# Homework Help: Complex numbers. Imaginary part

1. Jan 14, 2004

### fannemel

z1 = x + iy
z2 = x - iy
(Complex conjugate)

Find:
Im (1/z1)

This is what I have tried to do:

(1) z1*z2 = x^2 + y^2

(2) z2 / (x^2 + y^2) = 1 / z1

-y / (x^2 + y^2) = Im (1 / z1)

So my question is:
Can I change z2 to Im (z2) and z1 to Im (z1) in equation (2)?

Last edited: Jan 14, 2004
2. Jan 14, 2004

### himanshu121

They want the coefficient of i or Im(1/z)

i.e $$\frac{1}{x+iy}$$

What was/are ur thoughts???

3. Jan 14, 2004

### fannemel

oops, read another post and found that it would be wise to post my work. And i reckoned that no-one would have had the time to reply so i just edited my post.

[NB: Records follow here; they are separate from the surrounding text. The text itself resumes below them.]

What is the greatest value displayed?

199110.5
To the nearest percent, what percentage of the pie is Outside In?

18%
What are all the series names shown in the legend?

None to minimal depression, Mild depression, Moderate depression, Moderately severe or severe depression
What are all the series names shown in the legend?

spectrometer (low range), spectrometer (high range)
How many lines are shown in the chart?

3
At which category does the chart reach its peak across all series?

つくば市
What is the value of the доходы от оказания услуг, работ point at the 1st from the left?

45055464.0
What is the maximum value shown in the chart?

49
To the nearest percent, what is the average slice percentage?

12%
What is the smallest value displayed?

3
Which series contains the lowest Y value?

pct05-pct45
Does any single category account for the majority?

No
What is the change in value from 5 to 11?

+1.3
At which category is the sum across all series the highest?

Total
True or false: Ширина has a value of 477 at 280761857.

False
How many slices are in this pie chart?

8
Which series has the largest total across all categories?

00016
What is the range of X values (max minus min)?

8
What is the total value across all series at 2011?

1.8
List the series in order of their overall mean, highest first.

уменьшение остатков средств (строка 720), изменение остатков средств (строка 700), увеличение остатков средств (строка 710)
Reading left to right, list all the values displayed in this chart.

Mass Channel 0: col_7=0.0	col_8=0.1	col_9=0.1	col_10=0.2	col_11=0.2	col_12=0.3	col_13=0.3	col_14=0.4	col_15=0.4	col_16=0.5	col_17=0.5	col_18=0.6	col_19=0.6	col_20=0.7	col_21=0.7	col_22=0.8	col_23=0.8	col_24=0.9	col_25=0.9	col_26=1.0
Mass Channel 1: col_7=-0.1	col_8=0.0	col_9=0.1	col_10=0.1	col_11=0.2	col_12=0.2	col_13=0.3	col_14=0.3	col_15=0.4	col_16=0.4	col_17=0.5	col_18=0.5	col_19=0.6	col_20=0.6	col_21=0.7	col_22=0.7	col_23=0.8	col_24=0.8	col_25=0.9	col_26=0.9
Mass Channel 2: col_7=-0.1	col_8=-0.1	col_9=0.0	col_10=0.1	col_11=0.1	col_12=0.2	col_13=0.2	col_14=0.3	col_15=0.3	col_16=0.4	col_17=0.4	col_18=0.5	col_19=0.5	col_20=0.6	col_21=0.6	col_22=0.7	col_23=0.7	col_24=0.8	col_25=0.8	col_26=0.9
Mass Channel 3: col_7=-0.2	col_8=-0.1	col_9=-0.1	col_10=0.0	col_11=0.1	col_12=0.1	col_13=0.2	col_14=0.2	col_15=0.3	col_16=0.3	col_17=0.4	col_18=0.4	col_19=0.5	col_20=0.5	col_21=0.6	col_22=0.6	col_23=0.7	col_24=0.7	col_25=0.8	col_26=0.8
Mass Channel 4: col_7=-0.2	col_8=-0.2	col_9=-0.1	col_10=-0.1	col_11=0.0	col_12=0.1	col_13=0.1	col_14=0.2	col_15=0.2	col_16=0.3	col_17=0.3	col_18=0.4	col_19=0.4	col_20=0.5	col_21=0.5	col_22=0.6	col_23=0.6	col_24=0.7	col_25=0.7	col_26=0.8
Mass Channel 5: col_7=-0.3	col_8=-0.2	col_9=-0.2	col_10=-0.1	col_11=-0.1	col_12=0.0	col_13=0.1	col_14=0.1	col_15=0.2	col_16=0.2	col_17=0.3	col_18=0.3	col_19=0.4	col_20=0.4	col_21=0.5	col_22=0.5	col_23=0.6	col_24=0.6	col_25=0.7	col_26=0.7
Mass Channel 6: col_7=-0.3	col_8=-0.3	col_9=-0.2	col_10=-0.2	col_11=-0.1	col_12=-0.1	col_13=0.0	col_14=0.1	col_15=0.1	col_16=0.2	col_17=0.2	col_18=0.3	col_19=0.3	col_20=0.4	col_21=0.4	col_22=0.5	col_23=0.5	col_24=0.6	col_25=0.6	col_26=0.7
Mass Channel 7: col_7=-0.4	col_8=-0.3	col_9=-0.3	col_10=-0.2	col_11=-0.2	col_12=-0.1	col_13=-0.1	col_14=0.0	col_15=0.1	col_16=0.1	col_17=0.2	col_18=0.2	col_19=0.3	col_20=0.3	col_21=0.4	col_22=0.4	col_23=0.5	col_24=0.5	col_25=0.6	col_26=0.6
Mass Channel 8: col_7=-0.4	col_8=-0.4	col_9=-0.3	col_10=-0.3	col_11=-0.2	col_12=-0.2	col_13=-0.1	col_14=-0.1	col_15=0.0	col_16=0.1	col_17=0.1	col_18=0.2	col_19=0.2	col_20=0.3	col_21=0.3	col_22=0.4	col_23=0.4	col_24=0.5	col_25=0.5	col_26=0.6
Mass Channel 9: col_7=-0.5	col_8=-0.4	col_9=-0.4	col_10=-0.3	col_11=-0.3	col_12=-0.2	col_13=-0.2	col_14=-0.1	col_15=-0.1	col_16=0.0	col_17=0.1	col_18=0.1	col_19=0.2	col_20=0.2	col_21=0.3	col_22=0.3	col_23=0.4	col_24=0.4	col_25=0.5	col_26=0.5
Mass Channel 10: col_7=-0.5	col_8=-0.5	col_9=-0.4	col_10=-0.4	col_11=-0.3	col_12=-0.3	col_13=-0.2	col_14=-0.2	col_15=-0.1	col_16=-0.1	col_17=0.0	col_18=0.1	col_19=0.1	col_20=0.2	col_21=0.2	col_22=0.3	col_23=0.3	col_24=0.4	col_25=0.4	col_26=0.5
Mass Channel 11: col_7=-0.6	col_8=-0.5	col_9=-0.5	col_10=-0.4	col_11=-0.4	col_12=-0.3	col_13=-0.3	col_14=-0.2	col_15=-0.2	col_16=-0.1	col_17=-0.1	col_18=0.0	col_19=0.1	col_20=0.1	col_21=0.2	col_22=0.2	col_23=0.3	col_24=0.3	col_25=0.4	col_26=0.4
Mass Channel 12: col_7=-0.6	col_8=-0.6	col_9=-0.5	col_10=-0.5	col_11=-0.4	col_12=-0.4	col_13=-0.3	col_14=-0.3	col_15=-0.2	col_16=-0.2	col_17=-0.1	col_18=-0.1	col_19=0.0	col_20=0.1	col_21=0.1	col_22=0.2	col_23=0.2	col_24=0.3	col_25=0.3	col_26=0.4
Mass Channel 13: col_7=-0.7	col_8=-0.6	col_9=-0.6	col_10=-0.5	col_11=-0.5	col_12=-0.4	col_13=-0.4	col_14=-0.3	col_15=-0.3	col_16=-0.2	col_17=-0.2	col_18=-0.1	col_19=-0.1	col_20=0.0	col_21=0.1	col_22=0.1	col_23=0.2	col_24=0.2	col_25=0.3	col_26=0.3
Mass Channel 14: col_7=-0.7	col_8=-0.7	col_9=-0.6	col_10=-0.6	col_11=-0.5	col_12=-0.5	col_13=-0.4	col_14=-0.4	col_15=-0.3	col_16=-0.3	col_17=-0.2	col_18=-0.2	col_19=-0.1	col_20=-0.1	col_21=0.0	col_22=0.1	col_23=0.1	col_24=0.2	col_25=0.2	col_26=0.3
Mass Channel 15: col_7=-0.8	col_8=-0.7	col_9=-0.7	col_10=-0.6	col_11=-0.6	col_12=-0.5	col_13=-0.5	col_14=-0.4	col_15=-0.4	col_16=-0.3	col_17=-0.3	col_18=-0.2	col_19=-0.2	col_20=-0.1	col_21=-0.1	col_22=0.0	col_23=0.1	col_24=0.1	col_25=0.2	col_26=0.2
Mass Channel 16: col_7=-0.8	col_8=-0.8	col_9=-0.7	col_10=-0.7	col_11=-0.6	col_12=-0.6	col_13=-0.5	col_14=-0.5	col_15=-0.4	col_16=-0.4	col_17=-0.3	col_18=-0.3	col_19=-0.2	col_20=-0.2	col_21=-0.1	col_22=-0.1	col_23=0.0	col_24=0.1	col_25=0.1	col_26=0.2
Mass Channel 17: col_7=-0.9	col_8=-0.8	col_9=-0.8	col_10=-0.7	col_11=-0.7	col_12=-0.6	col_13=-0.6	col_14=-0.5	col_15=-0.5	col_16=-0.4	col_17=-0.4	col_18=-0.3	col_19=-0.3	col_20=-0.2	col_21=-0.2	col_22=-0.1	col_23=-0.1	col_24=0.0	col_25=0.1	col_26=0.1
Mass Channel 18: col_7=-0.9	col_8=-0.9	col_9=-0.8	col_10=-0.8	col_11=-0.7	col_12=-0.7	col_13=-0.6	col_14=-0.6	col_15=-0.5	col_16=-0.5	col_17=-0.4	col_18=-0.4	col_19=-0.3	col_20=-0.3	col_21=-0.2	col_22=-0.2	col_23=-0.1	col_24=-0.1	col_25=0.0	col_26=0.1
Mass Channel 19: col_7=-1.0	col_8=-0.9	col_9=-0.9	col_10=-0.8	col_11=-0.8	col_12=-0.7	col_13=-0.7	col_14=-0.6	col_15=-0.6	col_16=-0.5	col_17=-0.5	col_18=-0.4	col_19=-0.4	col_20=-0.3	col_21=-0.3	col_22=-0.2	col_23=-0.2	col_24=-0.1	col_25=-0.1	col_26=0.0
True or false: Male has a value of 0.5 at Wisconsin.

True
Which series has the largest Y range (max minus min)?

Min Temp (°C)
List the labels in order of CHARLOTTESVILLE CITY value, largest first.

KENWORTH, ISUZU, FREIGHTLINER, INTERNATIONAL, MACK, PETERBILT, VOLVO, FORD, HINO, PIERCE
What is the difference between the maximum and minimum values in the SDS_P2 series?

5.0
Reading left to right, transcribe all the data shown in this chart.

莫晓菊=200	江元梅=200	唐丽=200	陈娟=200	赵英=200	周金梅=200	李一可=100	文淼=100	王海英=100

But do my new post clarify anything?

4. Jan 14, 2004

### himanshu121

No u can't change them that ways. It will defy all the properties of complex number

5. Jan 14, 2004

### arcnets

fannemel,
I think your work is correct. Because, if 2 numbers are equal, then their imaginary parts are equal.

6. Jan 14, 2004

### chroot

Staff Emeritus
Yes, fannemel, you are entirely correct. Given z = x + iy, Im(1/z) is indeed -y / (x^2 + y^2).

- Warren

7. Jan 15, 2004

### himanshu121

His Questions is
i.e.
$$\frac{Im_{z2}}{x^2 + y^2} = \frac{1}{Im_{z1}}$$
Which is not true

Last edited: Jan 15, 2004
8. Jan 15, 2004

### fannemel

$$\frac{Im_{z2}}{x^2 + y^2} = Im [\frac{1}{z1}]$$

Would that be any better?

For me that would equal:

$${\frac{-y}{x^2 + y^2} = Im [\frac{1}{z1}]$$
since $$Im_{z2} = -y$$

Last edited: Jan 15, 2004
9. Jan 17, 2004

Yes that is absolutely correct. You get the imaginary part of the reciprocal of z1, not z1

10. Jan 17, 2004

### HallsofIvy

That is true because $$x^2+ y^2$$ is a real number.
In general you cannot get the imaginary part of a number computed by a formula just by replacing each number in the formula by its imaginary part.

It would be far better for you to replace $$z_1$$ and $$z_2$$ by x+iy and x-iy right from the start:

$$\frac{1}{z_1}= \frac{1}{x+iy}$$. Now multiply both numerator and denominator by x- iy to get $$\frac{(1)(x- iy)}{(x+iy)(x-iy)}= \frac{x- iy}{x^2+ y^2}= $$\frac{x}{x^2+y^2}$$-$$\frac{y}{x^2+y^2}$$i$$ so that it is obvious that the real part is $$\frac{x}{x^2+y^2}$$ and the imaginary part is $$\frac{-y}{x^2+y^2}$$.